Company Car Tax (Benefit in Kind) Calculator UK 2025/26
If your employer provides a company car, you pay income tax on the Benefit in Kind (BiK) — the taxable value HMRC assigns to the benefit. For electric vehicles, the BiK rate is just 3% in 2025/26, making them extremely tax-efficient compared to petrol or diesel cars. This calculator shows exactly what you will pay and whether a car allowance might be better value.
BiK rates 2025/26: electric 3%, hybrid varies by zero-emission range. Diesel cars attract a 4% surcharge on top of CO2-based rate (unless RDE2 compliant). Fuel benefit multiplier: £27,800. Employer also pays Class 1A NI at 13.8% on the P11D value. BiK rates for EVs rise to 4% (2026/27) and 5% (2027/28).

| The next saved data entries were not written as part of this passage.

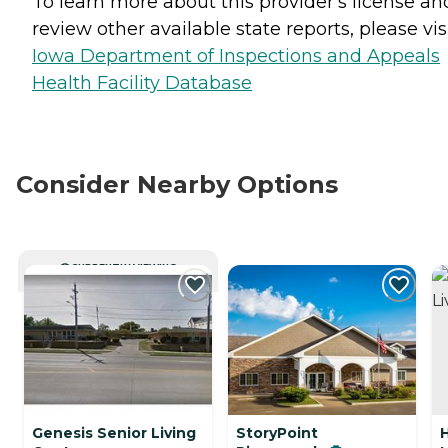
To learn more about this provider's license an
review other available state reports, please visi
Iowa Department of Inspections and Appeals
Health Facility Database
Consider Nearby Options
CURRENTLY VIEWING
Genesis Senior Living
StoryPoint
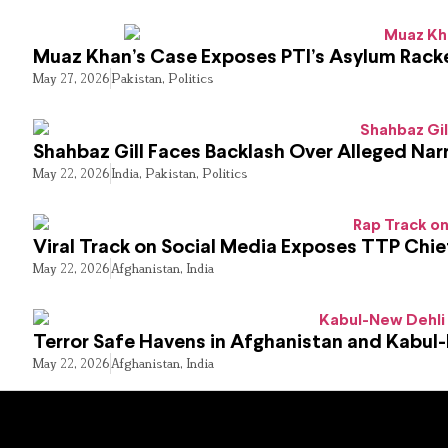
Muaz Khan’s Case Exposes PTI’s Asylum Rack
May 27, 2026
Pakistan
,
Politics
Shahbaz Gill Faces Backlash Over Alleged Narr
May 22, 2026
India
,
Pakistan
,
Politics
Viral Track on Social Media Exposes TTP Chie
May 22, 2026
Afghanistan
,
India
Terror Safe Havens in Afghanistan and Kabul
May 22, 2026
Afghanistan
,
India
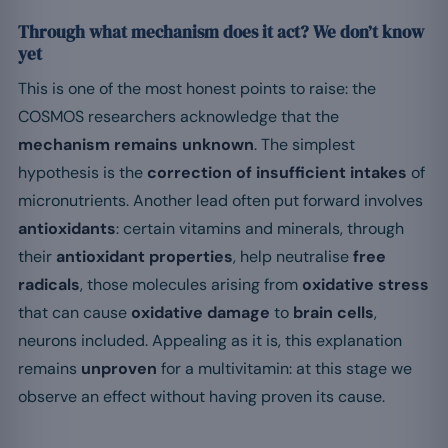
Through what mechanism does it act? We don’t know
yet
This is one of the most honest points to raise: the
COSMOS researchers acknowledge that the
mechanism remains unknown
. The simplest
hypothesis is the
correction of insufficient intakes
of
micronutrients. Another lead often put forward involves
antioxidants
: certain vitamins and minerals, through
their
antioxidant properties
, help neutralise
free
radicals
, those molecules arising from
oxidative stress
that can cause
oxidative damage
to
brain cells
,
neurons included. Appealing as it is, this explanation
remains
unproven
for a multivitamin: at this stage we
observe an effect without having proven its cause.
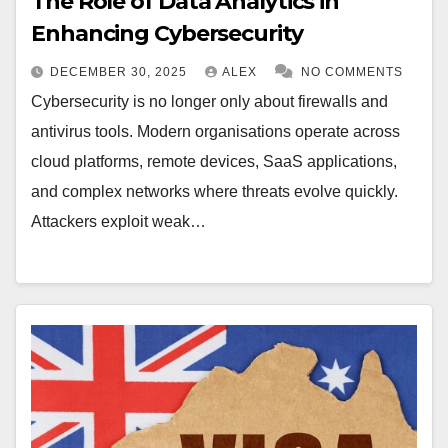
The Role of Data Analytics in
Enhancing Cybersecurity
DECEMBER 30, 2025
ALEX
NO COMMENTS
Cybersecurity is no longer only about firewalls and
antivirus tools. Modern organisations operate across
cloud platforms, remote devices, SaaS applications,
and complex networks where threats evolve quickly.
Attackers exploit weak…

BiK Rates by CO2 Emissions 2025/26
| CO2 (g/km) | Petrol BiK% | Diesel BiK% (non-RDE2) |
|---|---|---|
| 0 (electric) | 3% | N/A |
| 1–50 (PHEV: <30 mile EV range) | 14% | 18% |
| 1–50 (PHEV: 30–39 mile EV range) | 12% | 16% |
| 51–75 | 17% | 21% |
| 76–100 | 20% | 24% |
| 101–125 | 23% | 27% |
| 126–150 | 26% | 30% |
| 151–175 | 29% | 33% |
| 176–200 | 32% | 36% |
| 201–225 | 35% | 37% |
| 226+ | 37% | 37% |
Is an Electric Company Car Worth It?
At 3% BiK in 2025/26, electric company cars are one of the most tax-efficient benefits available. A £50,000 Tesla Model 3, for example, generates a taxable benefit of just £1,500/year. A higher-rate taxpayer pays just £600/year in income tax — less than £50/month. Compare this with a petrol equivalent at £50,000 and 150g/km CO2: the BiK would be 26%, generating £13,000/year in taxable benefit and £5,200/year income tax. The saving is extraordinary.
Even as BiK rates for EVs rise (3% → 4% → 5% over the next three years), they remain vastly more tax-efficient than petrol or diesel vehicles with equivalent values. Combined with reduced running costs (home charging vs petrol) and salary sacrifice schemes, EVs represent excellent value as company cars.

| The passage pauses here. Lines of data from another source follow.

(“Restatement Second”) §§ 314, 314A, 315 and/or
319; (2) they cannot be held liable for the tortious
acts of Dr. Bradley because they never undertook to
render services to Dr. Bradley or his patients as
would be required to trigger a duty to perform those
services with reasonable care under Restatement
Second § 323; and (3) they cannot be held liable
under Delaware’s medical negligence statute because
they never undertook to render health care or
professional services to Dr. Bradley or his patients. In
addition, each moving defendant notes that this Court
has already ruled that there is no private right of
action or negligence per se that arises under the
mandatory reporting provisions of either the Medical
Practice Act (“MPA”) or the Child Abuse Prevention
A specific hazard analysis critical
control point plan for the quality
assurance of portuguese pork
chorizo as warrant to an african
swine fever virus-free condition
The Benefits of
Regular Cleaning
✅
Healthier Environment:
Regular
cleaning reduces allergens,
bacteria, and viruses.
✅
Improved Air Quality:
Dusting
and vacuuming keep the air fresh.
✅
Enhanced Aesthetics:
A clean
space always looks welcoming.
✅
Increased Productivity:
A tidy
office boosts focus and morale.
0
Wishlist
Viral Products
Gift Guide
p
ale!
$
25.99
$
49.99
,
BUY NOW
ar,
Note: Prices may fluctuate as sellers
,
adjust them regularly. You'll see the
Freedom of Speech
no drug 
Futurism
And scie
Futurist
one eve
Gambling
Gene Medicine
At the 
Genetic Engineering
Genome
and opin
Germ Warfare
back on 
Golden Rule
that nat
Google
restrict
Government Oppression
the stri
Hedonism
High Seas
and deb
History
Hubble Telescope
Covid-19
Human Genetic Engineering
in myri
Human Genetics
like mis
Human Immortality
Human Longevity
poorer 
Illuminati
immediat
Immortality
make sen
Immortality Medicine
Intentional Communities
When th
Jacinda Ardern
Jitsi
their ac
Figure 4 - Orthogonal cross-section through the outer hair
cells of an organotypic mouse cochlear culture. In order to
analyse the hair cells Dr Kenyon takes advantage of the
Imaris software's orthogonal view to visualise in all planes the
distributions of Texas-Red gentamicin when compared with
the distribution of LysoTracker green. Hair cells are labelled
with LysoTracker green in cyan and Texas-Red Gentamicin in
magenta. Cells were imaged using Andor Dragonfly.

Salary Sacrifice for Company Cars
Salary sacrifice car schemes (also called “EV salary sacrifice”) allow employees to sacrifice gross salary in exchange for a company car. This reduces your taxable income and National Insurance contributions. For EVs with 3% BiK, the tax saving on both the reduced salary and the low BiK can make the effective cost of running a new electric car far lower than buying or leasing one privately. Check with your employer’s HR team whether a salary sacrifice scheme is available.
Frequently Asked Questions
A P11D is a form employers submit to HMRC each year showing the value of benefits provided to employees, including company cars. The P11D value of your car (its list price including options) is used to calculate your BiK taxable benefit. HMRC adjusts your tax code to collect the BiK tax through PAYE. You should receive a P11D or P11D(b) notification each year showing the taxable benefit applied.
As an employee, you do not pay employee NI on company car BiK — it is taxed through income tax only. However, your employer pays Class 1A National Insurance at 13.8% on the P11D value of your car. This is a cost to the employer, not you. Salary sacrifice schemes can reduce this cost for the employer, which is why many employers are willing to offer them.